Heart Happy (cathy_edgett) wrote,
Heart Happy

My place, yours -

I love the columns of Verlyn Klinkenborg and now here he is writing about my favorite place in the whole world, Point Reyes.  Enjoy the tides!!

Editorial Notebook

Time and Tide at Point Reyes

Published: March 28, 2009

The last time I stayed at the house up the hill and around the corner from Point Reyes Station, Calif., there were Holsteins grazing on the tidal flats below. Now the tidal flats have been restored, the cows are gone, and all day long the equilibrium shifts before my eyes. On one tide Tomales Bay runs up into Lagunitas Creek. On the next tide, Lagunitas Creek runs out into Tomales Bay. No matter what time of day it is, the wind tends to confuse the appearance of the tides, depending on how it’s blowing.

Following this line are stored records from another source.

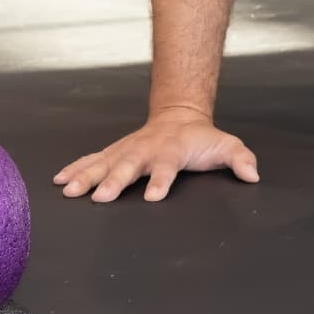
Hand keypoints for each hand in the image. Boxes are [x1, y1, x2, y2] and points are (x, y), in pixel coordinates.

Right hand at [53, 106, 259, 201]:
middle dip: (114, 180)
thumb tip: (252, 174)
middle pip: (128, 165)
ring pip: (104, 162)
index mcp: (171, 151)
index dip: (161, 180)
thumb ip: (240, 159)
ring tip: (71, 191)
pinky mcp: (115, 152)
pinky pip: (92, 160)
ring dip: (87, 176)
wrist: (179, 116)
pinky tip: (60, 181)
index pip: (166, 167)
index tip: (153, 196)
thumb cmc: (201, 138)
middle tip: (102, 197)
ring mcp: (127, 150)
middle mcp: (145, 150)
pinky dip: (76, 169)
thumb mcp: (225, 145)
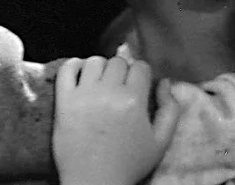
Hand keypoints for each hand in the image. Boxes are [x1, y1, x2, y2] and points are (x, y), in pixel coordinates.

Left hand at [54, 56, 179, 184]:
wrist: (94, 180)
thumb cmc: (129, 163)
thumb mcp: (161, 142)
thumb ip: (170, 110)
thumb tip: (166, 81)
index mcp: (133, 101)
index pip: (140, 67)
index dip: (142, 75)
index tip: (139, 86)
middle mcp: (108, 92)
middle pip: (117, 62)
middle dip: (122, 71)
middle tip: (120, 88)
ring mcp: (83, 95)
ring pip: (93, 62)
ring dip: (100, 68)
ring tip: (102, 83)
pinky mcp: (64, 101)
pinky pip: (66, 69)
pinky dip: (74, 65)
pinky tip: (80, 73)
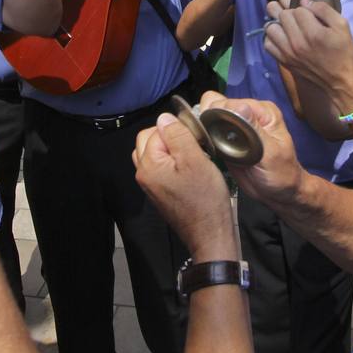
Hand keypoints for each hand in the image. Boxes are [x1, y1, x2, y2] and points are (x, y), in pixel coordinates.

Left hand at [133, 109, 235, 258]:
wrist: (209, 234)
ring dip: (171, 150)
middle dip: (170, 138)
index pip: (154, 131)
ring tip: (192, 155)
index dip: (175, 129)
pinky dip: (172, 163)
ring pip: (155, 155)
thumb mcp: (194, 159)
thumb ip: (177, 135)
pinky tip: (190, 169)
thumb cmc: (205, 197)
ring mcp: (150, 185)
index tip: (195, 137)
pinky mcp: (160, 193)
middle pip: (149, 141)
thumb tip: (164, 117)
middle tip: (194, 145)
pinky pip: (161, 169)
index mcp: (148, 164)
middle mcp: (143, 174)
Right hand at [196, 93, 306, 207]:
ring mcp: (235, 125)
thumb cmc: (281, 173)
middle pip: (216, 105)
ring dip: (207, 130)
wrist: (279, 193)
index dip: (220, 115)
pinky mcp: (226, 138)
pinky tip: (212, 149)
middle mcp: (247, 113)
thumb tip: (240, 106)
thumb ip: (255, 130)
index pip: (231, 102)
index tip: (218, 133)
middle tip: (217, 143)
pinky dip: (206, 138)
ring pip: (210, 117)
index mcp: (261, 111)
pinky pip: (209, 131)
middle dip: (212, 122)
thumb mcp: (271, 153)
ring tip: (214, 147)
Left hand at [263, 0, 352, 91]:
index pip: (298, 8)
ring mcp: (288, 53)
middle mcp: (297, 43)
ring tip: (288, 24)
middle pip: (283, 15)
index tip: (309, 11)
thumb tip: (304, 1)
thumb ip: (324, 9)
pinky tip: (283, 36)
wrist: (339, 79)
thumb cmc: (343, 51)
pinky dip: (273, 37)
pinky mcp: (283, 61)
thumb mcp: (342, 26)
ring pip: (271, 27)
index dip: (304, 6)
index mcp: (314, 33)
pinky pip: (267, 43)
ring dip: (278, 22)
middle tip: (298, 15)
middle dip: (290, 11)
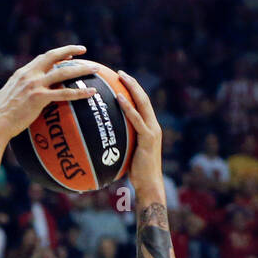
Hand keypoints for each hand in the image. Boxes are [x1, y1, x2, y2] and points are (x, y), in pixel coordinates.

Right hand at [0, 45, 98, 139]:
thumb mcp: (6, 98)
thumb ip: (17, 93)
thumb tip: (22, 99)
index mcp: (21, 73)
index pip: (43, 58)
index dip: (57, 54)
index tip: (68, 54)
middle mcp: (29, 75)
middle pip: (53, 56)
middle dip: (70, 50)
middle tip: (84, 50)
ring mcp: (34, 85)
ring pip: (64, 72)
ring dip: (82, 69)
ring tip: (95, 69)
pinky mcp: (39, 98)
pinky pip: (65, 93)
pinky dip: (80, 92)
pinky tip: (91, 92)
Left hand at [114, 70, 162, 194]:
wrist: (149, 185)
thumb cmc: (136, 175)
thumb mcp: (127, 155)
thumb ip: (120, 144)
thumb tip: (103, 142)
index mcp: (150, 128)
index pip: (142, 104)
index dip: (133, 90)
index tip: (122, 80)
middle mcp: (154, 125)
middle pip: (143, 98)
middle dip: (132, 83)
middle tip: (120, 72)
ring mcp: (152, 130)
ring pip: (142, 103)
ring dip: (132, 88)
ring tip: (121, 77)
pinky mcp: (149, 138)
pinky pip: (137, 119)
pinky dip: (128, 107)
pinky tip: (118, 98)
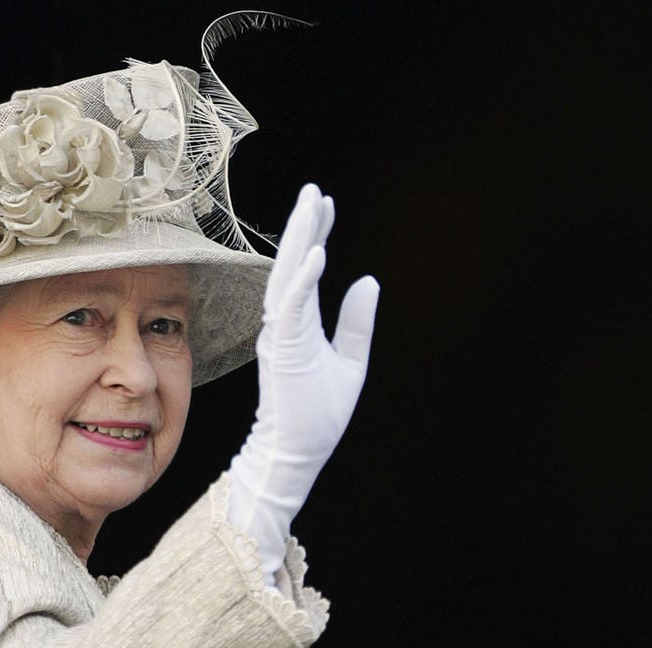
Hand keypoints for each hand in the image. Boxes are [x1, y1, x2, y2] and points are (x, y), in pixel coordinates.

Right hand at [227, 183, 379, 583]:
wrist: (297, 454)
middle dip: (303, 225)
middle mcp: (285, 323)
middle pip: (292, 263)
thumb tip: (369, 280)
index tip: (324, 203)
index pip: (306, 270)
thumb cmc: (318, 415)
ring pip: (288, 276)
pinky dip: (304, 279)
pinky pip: (293, 306)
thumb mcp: (351, 362)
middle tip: (312, 190)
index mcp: (299, 324)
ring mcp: (282, 334)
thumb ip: (357, 322)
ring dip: (299, 240)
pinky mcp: (283, 349)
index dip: (314, 235)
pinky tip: (317, 252)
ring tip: (311, 205)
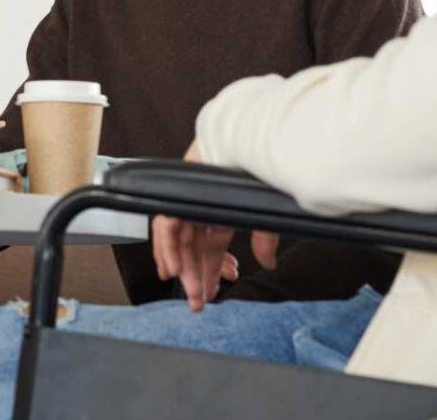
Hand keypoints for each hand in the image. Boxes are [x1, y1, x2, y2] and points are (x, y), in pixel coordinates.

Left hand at [149, 141, 278, 310]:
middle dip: (195, 277)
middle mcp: (202, 208)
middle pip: (193, 249)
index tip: (208, 294)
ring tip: (188, 289)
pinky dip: (168, 247)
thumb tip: (269, 263)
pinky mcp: (177, 193)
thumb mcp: (265, 210)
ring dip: (182, 267)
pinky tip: (174, 268)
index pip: (211, 248)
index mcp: (221, 212)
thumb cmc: (259, 167)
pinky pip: (167, 224)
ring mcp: (188, 200)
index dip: (210, 272)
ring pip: (179, 240)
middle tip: (197, 302)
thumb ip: (264, 237)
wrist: (249, 135)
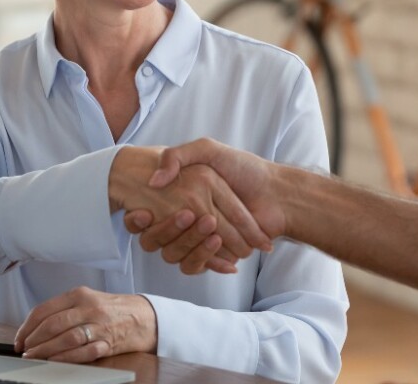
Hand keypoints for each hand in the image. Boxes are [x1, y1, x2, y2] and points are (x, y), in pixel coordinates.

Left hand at [15, 287, 155, 361]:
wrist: (145, 316)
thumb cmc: (113, 309)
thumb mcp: (88, 299)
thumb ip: (65, 309)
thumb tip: (35, 327)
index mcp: (80, 294)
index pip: (45, 309)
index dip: (27, 326)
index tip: (20, 339)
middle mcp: (89, 308)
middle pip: (53, 324)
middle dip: (34, 340)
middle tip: (24, 350)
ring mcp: (99, 326)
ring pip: (66, 339)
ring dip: (46, 350)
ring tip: (34, 357)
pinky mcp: (108, 343)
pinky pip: (83, 352)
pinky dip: (66, 358)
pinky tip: (55, 361)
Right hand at [124, 138, 285, 273]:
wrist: (277, 193)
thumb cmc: (245, 168)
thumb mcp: (207, 150)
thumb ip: (178, 156)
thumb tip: (153, 181)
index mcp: (182, 197)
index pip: (153, 214)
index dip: (141, 219)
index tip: (140, 214)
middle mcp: (189, 220)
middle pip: (162, 237)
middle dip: (168, 230)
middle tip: (185, 216)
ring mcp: (201, 238)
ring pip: (177, 254)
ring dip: (191, 244)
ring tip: (211, 229)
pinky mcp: (215, 255)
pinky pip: (195, 266)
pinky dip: (206, 261)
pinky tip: (214, 249)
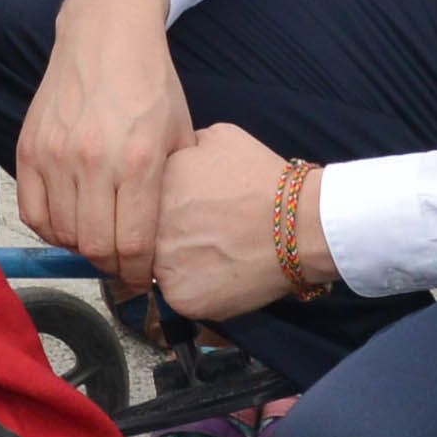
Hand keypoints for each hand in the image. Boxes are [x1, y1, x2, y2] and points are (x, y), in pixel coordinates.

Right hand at [14, 0, 191, 293]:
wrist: (107, 32)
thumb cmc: (151, 82)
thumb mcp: (180, 132)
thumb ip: (174, 186)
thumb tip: (171, 237)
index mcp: (138, 161)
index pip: (133, 242)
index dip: (138, 271)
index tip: (142, 278)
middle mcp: (93, 161)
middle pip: (94, 245)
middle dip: (111, 264)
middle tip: (120, 262)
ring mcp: (55, 154)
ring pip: (62, 232)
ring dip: (80, 246)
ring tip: (96, 238)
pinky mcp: (28, 147)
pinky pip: (32, 211)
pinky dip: (49, 228)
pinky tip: (68, 222)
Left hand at [151, 125, 329, 322]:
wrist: (299, 226)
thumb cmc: (263, 180)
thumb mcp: (217, 138)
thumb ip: (183, 147)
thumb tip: (174, 155)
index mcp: (152, 186)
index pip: (137, 201)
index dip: (162, 206)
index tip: (184, 209)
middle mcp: (148, 227)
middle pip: (144, 237)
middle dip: (166, 235)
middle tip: (201, 233)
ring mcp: (162, 265)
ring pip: (158, 268)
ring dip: (178, 263)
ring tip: (215, 252)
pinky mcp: (181, 298)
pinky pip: (179, 295)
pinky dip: (197, 289)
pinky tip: (222, 273)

I suppose those old Holsteins were tidal creatures in some sense — eating salt grass, their udders filling and emptying like the flats themselves. But now the creek channel spills out across the mud and the grass twice a day, and birds rise and settle without ceasing. Now, it’s possible to feel the bay respiring. The water is constantly catching me by surprise. I look, and there’s a bright, wind-tugged sheet of it from here to Inverness. I look again, and the light adheres strictly to the creek channel, eeling its way across the darkness.

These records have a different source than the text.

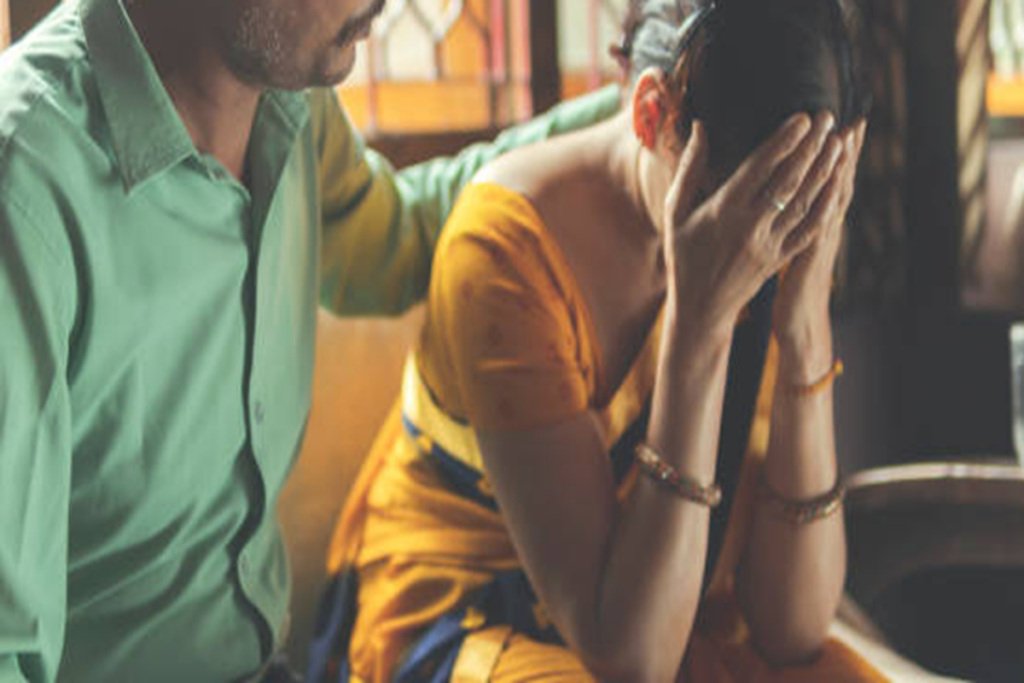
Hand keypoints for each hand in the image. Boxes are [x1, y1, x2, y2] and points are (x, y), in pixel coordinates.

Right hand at [663, 111, 839, 341]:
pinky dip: (825, 206)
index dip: (783, 142)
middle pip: (788, 181)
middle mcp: (749, 226)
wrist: (700, 307)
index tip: (802, 119)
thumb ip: (689, 169)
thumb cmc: (683, 255)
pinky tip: (837, 185)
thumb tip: (700, 127)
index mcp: (722, 211)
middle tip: (828, 118)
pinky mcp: (780, 259)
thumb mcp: (674, 212)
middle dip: (811, 147)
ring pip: (804, 202)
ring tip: (837, 143)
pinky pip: (809, 230)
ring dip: (823, 171)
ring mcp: (768, 244)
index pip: (758, 169)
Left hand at [772, 120, 866, 357]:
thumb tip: (791, 194)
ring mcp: (820, 241)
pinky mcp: (810, 257)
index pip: (826, 179)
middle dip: (844, 152)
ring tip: (844, 138)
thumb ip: (797, 220)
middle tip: (851, 118)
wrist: (800, 323)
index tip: (842, 124)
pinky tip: (833, 186)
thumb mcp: (795, 248)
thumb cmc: (792, 285)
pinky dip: (830, 205)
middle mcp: (823, 227)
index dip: (837, 154)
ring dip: (840, 170)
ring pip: (833, 199)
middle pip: (836, 182)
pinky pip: (821, 226)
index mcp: (814, 221)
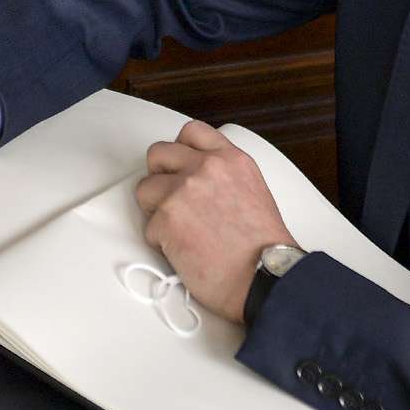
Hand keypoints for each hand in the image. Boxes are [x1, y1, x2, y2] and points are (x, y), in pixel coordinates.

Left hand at [134, 120, 299, 323]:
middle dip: (160, 177)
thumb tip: (198, 180)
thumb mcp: (253, 191)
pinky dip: (160, 241)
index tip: (179, 167)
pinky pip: (148, 225)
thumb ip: (224, 176)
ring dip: (155, 210)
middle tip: (172, 200)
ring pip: (145, 189)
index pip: (191, 132)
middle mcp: (205, 168)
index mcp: (230, 159)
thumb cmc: (264, 248)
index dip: (180, 150)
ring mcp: (182, 191)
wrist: (264, 277)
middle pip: (158, 154)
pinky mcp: (166, 218)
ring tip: (178, 230)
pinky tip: (184, 251)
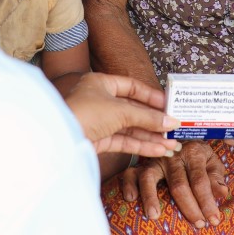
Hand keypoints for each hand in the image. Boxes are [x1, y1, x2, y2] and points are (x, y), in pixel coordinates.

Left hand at [64, 72, 179, 156]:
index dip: (151, 96)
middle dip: (154, 121)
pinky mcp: (98, 140)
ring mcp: (99, 122)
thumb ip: (147, 117)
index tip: (169, 105)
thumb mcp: (120, 111)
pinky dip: (141, 146)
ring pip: (130, 128)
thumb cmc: (87, 113)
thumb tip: (171, 122)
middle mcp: (100, 101)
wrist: (59, 138)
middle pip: (133, 110)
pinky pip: (123, 141)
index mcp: (100, 84)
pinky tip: (159, 150)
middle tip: (174, 128)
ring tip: (172, 144)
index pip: (131, 87)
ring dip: (151, 136)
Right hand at [120, 140, 229, 227]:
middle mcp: (172, 155)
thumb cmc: (199, 156)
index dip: (207, 202)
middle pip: (178, 184)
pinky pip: (130, 173)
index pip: (200, 181)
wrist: (183, 137)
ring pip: (150, 178)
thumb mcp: (213, 163)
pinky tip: (130, 199)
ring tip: (154, 216)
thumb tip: (222, 194)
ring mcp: (155, 159)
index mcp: (193, 153)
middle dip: (189, 207)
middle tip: (197, 224)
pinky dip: (128, 184)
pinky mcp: (141, 164)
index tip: (214, 220)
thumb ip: (216, 178)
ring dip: (151, 197)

Vultures flare just above my head, and quail start across the lawn. An osprey dangles in the stiff wind, then folds and drops on its prey. Great egrets practice their stillness, and above them, looking out across the flats, I find myself thinking of all the chronologies in which I live, all the ways a life gets measured out. The least familiar of them is the one right before me — the coming and going of the tides. I find a suspense in it, a constant sense of expectation. I consult a tide chart and note that the tide is ebbing, but I’m not experienced enough to feel it. The best I can do is see where the water is now, and then where it is an hour from now. It’s like having to look repeatedly at the sun to guess its direction across the sky.

I always tell my writing students to avoid chronology, because we live utterly in the thick of it. We need no reminding how it works. But that’s what I love about watching these flats. They undermine my landlocked sense of chronology. The day comes to an end, but the tide may be ebbing or flooding. Morning breaks, but the tide may be ebbing or flooding. The perfectly cyclical nature of the tides feels, somehow, counter-cyclical to my understanding of the flow of time. If time were like the tides, we would surge into the future and rush back to the past, twice daily, while the narrow balance point we call the present worked its way steadily forward.

Surely the egrets and the ospreys and the plovers understand all of this intuitively. So do the flocks of waterfowl that beat their way out over the bay. I suspect those long-gone Holsteins also would think of the tides as a wonderment in this otherwise sensible world.